Tick-Talk Tuesday is about the letters and comments I have received from you, the reader, concerning your clocks, issues you might have had and challenges you face and my responses to your questions with advice on yourΒ  particular clock concern(s). For those comments and questions that stump even me, I consult within my clock circles for the best possible answer.

Arthur Pequegnat clocks were made between 1908 and 1941 in Berlin (now Kitchener), Ontario. Those produced before 1917 had “Berlin” inscribed on the dial face. The town of Berlin from 1854 until 1912 became the City of Berlin from 1912 until 1916. The name Berlin was associated with the war against Germany consequently the decision was made by city officials to change the name to Kitchener midway through the First World War. Kitchener is the present seat of the Regional Municipality of Waterloo, Ontario (Canada). Arthur Pequegnat clocks were the only wholly made Canadian clocks (aside from a short run of clocks made by the Canada Clock Company and later the Hamilton Clock Company in the 1870s) and are particularly sought after by Canadian collectors.

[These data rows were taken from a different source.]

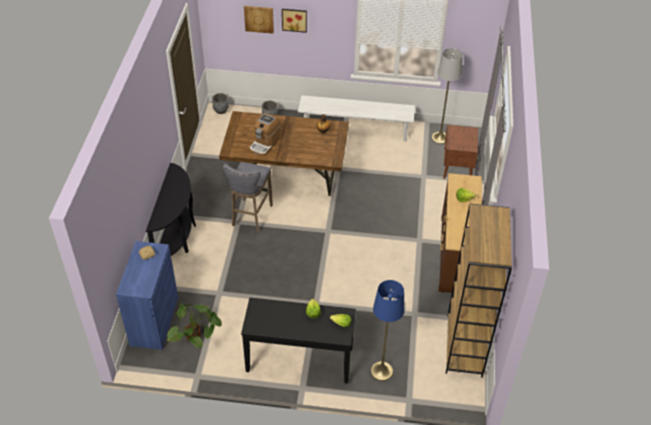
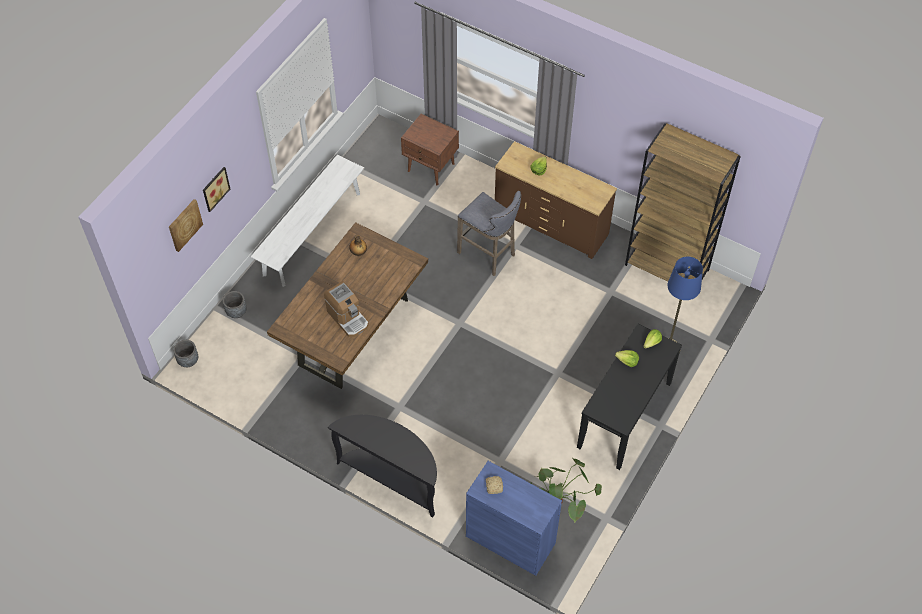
camera: 65 degrees left, 10 degrees up
grey stool [223,162,273,232] -> grey stool moved to [457,191,521,276]
grey floor lamp [432,48,463,144] -> none

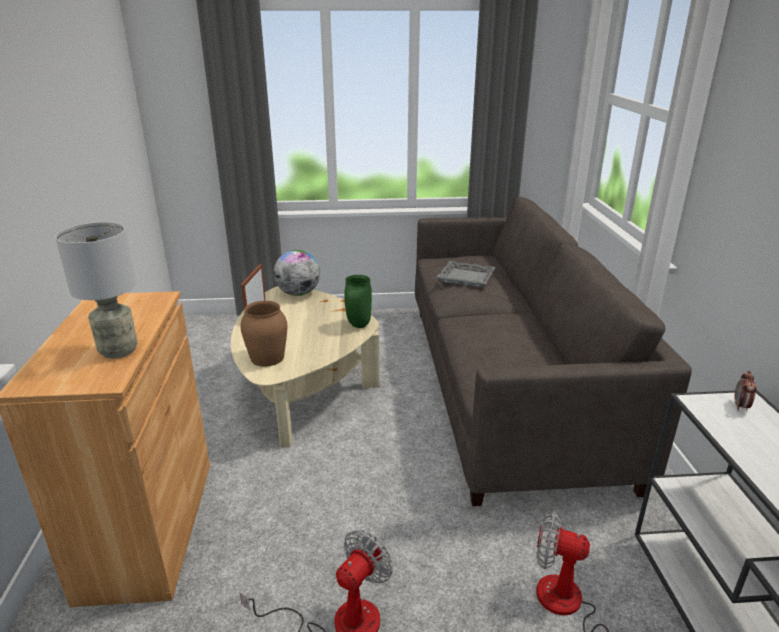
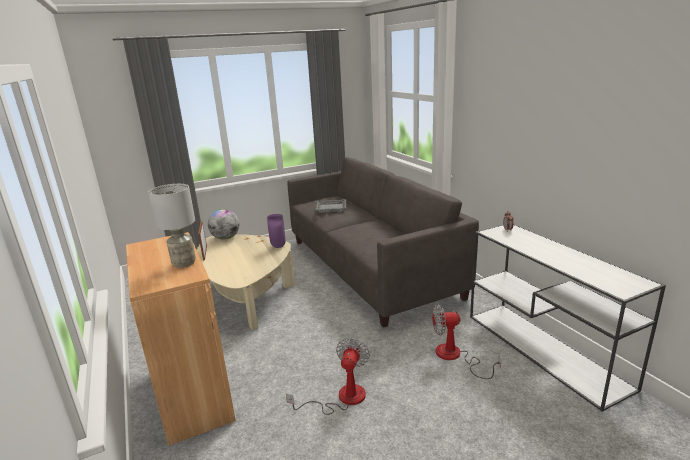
camera: 20 degrees left, 5 degrees down
brown vase [240,301,287,367] -> none
green vase [344,275,372,328] -> purple vase [267,214,286,248]

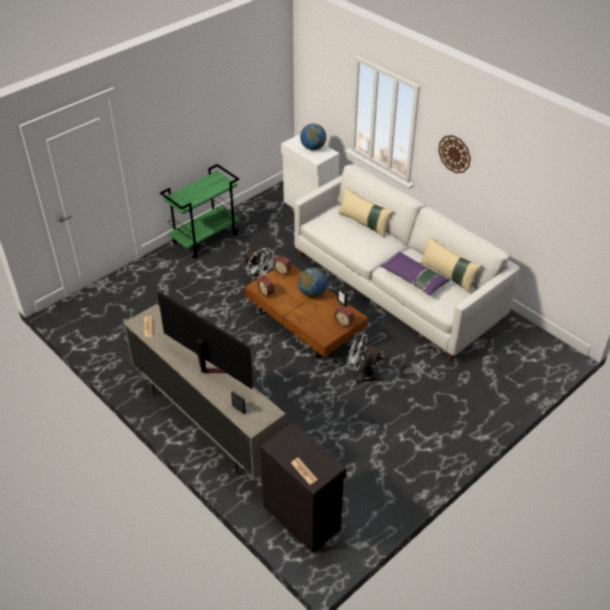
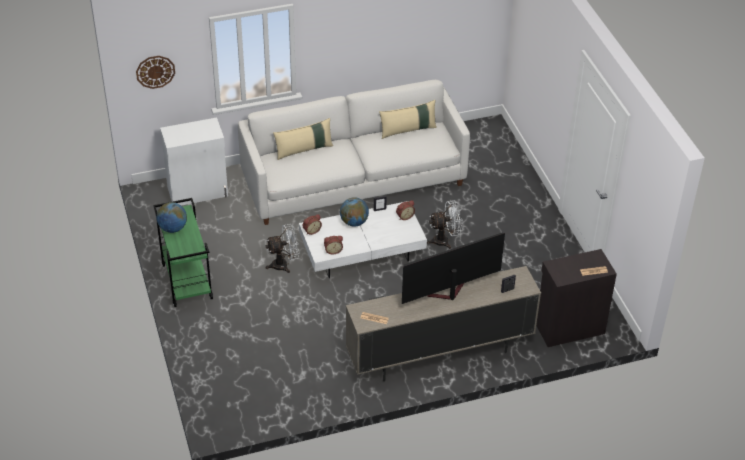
camera: 65 degrees left, 0 degrees up
brown coffee table [245,264,368,359] -> white coffee table [299,201,427,278]
globe [300,124,326,150] -> globe moved to [156,202,187,233]
white fan [346,332,383,384] -> white fan turned 150 degrees counterclockwise [427,201,463,249]
purple pillow [380,252,450,296] -> none
wall clock [438,135,471,173] -> wall clock moved to [136,56,175,89]

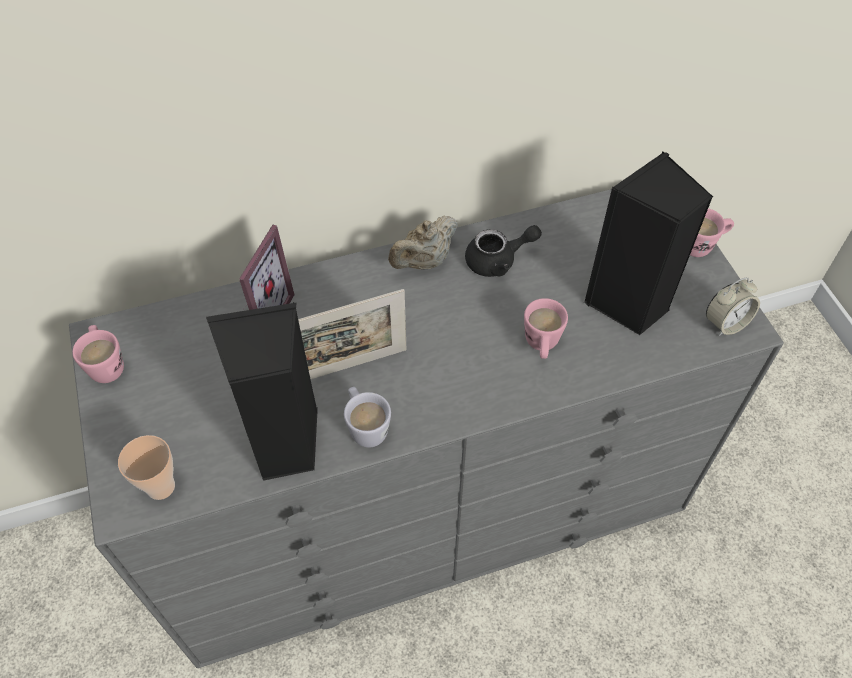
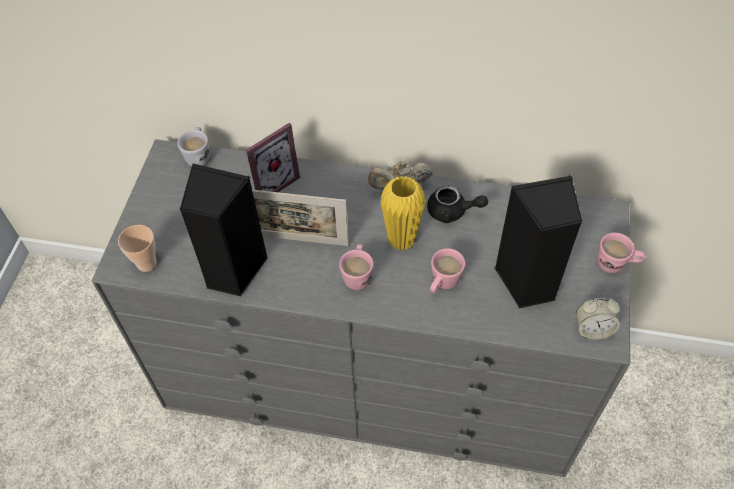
camera: 30 degrees right, 0 degrees up
pink mug [72,325,124,383] -> pink mug moved to [339,244,374,290]
white mug [344,387,391,448] -> white mug moved to [177,127,209,166]
none -> yellow vase [380,176,425,251]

AO from Ontario writes, “Good Morning Ron, I live in Ontario (Canada) and have two Pequegnat clocks I am thinking of selling. Could you give me an idea of how much they are worth? The mantel clock is an Oxford. Thank you.

The clocks she mentions in her email are the Arthur Pequegnat Oxford mantel clock (time and strike) and the King Edward time-only wall clock missing the King Edward lower drop decal.

Pequegnat Oxford mantel clock
Pequegnat Oxford mantel clock from the Canadian Clock Museum in Deep River, Ontario
King Edward with 15 day Moncton movement
King Edward with 15 day Moncton movement showing decal from the Canadian Clock Museum in Deep River, Ontario

I replied. “I looked at your photos and have some comments. The time-only wall clock is known as the King Edward. From the photo yours seems to look intact save for the missing decal in the lower drop. A King Edward decal should be in the middle of the glass panel. It appears to be replacement glass which will certainly affect the value. However you should be able to get in the $600 to $1000 range for your King Edward clock. If you are selling in Canada where collectors are attracted to Pequegnat clocks because they are wholly Canadian made you should do reasonably well. If the clock has been recently serviced you can expect to price it a little higher.

Mantel clocks always command lower prices but your Oxford should easily sell in the $400 range. I would price both slightly higher and see what responses you get.”

AOs reply, ” Hi again Ron, A dealer has offered me $750.00 for both clocks. Is that reasonable knowing that he has to resell them?”

I advised AO that they should dicker a bit and that the dealer certainly knows the value. I suggested that she could also try to sell it on an online for-sale site.

AO replied later and said they posted the clock on a for-sale site and the same dealer offered $650 for the King Edward.

I emailed her again asking how they made out with the sale. AO replied and said the dealer backed out and the clocks are still for sale.

UPDATE: AO wrote 1 week later and said she has sold them both for $350 more that the first offer. She is very pleased.